Collected data entries:
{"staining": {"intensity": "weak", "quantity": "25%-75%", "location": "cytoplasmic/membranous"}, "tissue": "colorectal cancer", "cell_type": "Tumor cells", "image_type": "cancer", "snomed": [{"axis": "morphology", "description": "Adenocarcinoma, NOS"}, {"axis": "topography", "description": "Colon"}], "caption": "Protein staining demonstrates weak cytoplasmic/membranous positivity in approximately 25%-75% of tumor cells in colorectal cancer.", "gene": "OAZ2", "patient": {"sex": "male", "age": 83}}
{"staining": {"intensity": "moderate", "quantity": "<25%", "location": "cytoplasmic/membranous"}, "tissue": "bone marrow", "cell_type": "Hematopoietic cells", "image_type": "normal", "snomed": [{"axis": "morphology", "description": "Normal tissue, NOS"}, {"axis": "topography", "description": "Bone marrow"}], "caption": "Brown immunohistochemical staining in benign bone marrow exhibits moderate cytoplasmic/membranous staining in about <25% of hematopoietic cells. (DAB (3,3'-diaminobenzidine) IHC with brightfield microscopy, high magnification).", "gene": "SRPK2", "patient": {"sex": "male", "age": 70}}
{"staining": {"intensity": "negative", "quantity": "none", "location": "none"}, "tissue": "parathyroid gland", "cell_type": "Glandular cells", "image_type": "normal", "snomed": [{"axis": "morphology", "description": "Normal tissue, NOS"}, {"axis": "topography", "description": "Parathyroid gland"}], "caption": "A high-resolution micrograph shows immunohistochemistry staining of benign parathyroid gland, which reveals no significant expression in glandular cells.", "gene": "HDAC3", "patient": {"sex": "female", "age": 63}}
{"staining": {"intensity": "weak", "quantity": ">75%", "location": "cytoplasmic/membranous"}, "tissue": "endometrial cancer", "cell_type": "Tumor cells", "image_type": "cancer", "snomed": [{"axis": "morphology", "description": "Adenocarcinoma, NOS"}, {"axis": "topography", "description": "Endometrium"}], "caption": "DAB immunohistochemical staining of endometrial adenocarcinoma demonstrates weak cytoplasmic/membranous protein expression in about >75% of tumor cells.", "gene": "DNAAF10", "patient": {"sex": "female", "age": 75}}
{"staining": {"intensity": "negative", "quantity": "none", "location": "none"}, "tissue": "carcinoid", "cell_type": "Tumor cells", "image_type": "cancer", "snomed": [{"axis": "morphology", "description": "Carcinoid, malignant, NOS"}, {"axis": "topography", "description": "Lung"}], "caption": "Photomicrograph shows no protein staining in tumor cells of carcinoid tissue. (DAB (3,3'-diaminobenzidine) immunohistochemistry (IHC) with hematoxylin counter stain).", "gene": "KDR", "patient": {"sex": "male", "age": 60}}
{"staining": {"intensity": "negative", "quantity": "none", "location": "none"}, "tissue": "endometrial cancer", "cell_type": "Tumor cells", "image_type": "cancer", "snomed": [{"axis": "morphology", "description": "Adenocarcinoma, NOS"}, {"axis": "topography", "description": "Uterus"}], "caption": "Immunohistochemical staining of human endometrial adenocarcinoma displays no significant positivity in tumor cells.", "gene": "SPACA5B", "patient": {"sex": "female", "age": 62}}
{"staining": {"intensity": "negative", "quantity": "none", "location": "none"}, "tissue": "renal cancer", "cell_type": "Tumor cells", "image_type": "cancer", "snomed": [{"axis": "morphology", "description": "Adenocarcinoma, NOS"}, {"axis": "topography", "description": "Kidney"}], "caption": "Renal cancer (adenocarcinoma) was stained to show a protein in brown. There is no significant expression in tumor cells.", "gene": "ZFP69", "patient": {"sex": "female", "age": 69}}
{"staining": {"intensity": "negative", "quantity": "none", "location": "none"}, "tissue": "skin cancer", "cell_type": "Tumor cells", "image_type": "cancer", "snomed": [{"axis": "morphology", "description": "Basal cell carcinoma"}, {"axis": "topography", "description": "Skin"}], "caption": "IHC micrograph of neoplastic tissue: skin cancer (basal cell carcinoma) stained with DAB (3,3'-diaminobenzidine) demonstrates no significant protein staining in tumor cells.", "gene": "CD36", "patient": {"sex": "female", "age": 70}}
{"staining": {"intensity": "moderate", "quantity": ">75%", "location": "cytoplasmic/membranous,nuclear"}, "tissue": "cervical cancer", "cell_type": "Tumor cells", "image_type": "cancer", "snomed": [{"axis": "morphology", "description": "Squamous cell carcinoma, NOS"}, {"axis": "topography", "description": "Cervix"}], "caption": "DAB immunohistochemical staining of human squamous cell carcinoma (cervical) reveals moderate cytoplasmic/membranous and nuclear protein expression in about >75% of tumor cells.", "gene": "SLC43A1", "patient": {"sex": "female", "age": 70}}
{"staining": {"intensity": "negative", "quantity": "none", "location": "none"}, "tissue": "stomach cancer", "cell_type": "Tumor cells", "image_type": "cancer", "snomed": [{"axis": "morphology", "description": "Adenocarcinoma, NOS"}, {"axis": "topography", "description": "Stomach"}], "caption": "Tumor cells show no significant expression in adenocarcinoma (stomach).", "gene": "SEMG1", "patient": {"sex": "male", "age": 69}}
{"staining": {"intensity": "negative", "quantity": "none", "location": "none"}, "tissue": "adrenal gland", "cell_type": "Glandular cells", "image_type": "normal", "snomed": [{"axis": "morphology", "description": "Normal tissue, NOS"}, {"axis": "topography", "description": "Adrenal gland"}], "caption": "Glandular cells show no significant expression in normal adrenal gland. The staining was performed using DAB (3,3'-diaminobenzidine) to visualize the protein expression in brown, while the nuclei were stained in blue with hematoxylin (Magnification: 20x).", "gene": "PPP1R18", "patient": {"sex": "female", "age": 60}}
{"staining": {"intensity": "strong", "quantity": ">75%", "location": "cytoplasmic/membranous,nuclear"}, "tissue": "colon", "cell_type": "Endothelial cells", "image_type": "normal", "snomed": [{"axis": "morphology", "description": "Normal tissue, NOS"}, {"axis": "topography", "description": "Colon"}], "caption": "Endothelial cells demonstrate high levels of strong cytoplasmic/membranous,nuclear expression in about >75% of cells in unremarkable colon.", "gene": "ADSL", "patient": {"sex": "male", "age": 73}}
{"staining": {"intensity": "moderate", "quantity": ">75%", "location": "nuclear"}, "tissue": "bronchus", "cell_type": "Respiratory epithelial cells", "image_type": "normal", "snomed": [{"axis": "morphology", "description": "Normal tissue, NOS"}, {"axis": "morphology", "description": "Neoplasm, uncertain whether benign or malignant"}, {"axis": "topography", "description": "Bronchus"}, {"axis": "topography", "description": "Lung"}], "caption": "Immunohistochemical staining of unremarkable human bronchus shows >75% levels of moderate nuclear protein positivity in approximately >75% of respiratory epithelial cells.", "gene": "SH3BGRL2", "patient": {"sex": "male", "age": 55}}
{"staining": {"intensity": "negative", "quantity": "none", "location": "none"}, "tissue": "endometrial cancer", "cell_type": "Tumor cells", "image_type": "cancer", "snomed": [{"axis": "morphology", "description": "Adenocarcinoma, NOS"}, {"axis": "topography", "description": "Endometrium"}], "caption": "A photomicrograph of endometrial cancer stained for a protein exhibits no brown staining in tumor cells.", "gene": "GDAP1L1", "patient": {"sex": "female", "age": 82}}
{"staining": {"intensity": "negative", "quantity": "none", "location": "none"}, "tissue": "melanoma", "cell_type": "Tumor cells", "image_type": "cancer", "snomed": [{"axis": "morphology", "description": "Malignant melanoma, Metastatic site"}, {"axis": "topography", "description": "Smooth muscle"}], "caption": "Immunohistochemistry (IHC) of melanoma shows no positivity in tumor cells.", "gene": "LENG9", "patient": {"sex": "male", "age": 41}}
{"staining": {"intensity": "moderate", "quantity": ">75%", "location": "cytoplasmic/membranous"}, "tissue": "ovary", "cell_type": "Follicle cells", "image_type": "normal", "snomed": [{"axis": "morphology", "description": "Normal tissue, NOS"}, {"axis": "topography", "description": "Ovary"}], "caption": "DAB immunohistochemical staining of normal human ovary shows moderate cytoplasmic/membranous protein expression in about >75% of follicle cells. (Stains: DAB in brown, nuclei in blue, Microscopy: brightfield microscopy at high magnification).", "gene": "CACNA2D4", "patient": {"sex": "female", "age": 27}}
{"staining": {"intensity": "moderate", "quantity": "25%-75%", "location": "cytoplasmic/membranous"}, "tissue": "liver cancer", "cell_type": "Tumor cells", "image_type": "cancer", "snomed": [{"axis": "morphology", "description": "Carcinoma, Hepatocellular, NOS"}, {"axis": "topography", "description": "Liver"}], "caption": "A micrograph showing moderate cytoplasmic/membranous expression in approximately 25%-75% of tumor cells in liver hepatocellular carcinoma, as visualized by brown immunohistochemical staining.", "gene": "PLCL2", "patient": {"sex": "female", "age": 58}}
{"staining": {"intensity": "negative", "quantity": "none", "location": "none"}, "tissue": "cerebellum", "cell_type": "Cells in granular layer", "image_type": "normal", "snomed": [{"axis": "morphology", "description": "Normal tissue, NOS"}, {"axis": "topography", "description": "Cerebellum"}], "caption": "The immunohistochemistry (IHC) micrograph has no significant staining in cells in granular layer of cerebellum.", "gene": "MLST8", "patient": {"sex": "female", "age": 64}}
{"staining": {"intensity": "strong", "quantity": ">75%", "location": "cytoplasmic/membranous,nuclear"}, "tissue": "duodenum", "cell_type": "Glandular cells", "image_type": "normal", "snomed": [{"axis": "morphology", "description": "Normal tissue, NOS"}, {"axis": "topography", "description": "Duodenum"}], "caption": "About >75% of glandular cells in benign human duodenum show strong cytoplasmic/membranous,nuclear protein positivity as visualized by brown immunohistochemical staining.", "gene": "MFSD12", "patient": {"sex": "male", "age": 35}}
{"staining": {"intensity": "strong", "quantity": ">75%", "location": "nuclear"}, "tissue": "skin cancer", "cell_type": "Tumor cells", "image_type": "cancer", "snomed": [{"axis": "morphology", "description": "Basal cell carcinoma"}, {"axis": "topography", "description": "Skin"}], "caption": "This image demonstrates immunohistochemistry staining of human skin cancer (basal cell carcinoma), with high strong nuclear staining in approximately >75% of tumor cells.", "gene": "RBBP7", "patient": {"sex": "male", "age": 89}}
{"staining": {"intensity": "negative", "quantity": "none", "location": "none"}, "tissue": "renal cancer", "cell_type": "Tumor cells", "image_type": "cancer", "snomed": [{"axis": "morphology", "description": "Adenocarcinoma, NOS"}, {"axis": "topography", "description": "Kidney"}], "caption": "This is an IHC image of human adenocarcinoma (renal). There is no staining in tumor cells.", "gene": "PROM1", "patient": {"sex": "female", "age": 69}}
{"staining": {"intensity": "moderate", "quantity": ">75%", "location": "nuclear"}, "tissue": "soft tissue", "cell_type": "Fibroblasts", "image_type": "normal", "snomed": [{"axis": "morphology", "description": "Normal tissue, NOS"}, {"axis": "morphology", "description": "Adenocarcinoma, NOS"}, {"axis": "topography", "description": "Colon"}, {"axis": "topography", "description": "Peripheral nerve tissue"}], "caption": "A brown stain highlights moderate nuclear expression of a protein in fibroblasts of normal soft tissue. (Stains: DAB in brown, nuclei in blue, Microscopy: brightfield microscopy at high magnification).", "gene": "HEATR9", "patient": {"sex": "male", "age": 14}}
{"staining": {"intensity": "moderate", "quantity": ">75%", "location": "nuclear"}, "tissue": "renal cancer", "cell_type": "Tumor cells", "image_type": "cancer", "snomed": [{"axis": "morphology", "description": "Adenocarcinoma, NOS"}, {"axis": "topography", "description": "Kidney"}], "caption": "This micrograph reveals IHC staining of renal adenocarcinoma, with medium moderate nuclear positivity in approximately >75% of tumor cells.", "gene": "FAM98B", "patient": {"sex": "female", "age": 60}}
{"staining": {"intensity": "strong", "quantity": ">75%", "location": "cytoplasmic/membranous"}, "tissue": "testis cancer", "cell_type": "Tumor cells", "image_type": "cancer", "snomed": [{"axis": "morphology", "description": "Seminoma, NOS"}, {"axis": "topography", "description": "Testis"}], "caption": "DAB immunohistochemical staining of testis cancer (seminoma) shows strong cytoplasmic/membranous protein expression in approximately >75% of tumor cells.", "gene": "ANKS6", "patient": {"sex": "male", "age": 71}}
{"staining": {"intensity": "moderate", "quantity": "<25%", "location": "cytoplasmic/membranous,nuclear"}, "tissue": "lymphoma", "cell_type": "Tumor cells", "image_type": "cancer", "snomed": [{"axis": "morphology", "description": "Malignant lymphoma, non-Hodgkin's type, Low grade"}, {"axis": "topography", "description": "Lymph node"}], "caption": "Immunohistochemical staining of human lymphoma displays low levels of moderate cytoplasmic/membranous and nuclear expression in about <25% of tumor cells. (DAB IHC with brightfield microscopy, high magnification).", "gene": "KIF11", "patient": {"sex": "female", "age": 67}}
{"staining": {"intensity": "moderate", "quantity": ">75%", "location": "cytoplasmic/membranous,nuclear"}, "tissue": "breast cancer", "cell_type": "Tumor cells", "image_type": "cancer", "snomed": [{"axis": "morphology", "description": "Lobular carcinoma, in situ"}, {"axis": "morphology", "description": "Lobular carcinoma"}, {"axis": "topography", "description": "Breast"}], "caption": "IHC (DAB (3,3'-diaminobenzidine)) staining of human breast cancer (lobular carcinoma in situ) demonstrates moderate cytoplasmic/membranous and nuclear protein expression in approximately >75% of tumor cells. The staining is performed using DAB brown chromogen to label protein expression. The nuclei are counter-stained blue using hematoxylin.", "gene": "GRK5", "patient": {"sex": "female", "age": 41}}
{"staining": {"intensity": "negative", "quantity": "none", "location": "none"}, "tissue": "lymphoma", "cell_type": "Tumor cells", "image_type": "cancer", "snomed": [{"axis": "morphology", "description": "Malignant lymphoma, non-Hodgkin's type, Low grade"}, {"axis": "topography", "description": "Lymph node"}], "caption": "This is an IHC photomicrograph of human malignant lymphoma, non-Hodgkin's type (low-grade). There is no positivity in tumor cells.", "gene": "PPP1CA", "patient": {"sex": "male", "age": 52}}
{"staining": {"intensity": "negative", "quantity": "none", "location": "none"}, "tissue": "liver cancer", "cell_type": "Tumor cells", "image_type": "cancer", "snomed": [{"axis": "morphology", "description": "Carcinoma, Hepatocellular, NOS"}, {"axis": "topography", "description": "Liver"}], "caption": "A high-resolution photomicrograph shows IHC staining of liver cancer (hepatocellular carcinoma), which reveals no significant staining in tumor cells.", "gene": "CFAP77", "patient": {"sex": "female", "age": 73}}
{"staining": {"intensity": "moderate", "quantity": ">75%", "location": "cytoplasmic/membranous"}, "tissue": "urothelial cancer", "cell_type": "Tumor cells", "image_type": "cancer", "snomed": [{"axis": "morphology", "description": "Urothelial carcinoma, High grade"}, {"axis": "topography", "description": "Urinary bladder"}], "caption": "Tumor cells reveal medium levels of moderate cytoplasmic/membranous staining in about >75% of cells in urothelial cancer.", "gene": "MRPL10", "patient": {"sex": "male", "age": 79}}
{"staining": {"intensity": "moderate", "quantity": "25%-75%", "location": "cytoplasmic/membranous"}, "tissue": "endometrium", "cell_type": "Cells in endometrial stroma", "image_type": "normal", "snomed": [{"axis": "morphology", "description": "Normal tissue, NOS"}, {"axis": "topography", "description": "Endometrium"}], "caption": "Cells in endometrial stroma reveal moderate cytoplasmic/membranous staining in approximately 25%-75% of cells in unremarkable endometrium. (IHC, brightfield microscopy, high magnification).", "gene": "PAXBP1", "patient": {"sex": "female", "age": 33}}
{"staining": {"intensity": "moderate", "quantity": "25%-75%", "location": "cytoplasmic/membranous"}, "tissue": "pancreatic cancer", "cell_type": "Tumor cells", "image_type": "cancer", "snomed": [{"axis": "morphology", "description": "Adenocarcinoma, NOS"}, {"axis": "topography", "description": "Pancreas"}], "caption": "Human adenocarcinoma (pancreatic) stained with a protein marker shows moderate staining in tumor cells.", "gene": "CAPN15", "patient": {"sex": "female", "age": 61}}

EXERCISE INSTRUCTIONS. Copy the records above exactly, beginning at the line that contains "image demonstrates immunohistochemistry" and stopping after the line that contains "an IHC image".

SOLUTION.
{"staining": {"intensity": "strong", "quantity": ">75%", "location": "nuclear"}, "tissue": "skin cancer", "cell_type": "Tumor cells", "image_type": "cancer", "snomed": [{"axis": "morphology", "description": "Basal cell carcinoma"}, {"axis": "topography", "description": "Skin"}], "caption": "This image demonstrates immunohistochemistry staining of human skin cancer (basal cell carcinoma), with high strong nuclear staining in approximately >75% of tumor cells.", "gene": "RBBP7", "patient": {"sex": "male", "age": 89}}
{"staining": {"intensity": "negative", "quantity": "none", "location": "none"}, "tissue": "renal cancer", "cell_type": "Tumor cells", "image_type": "cancer", "snomed": [{"axis": "morphology", "description": "Adenocarcinoma, NOS"}, {"axis": "topography", "description": "Kidney"}], "caption": "This is an IHC image of human adenocarcinoma (renal). There is no staining in tumor cells.", "gene": "PROM1", "patient": {"sex": "female", "age": 69}}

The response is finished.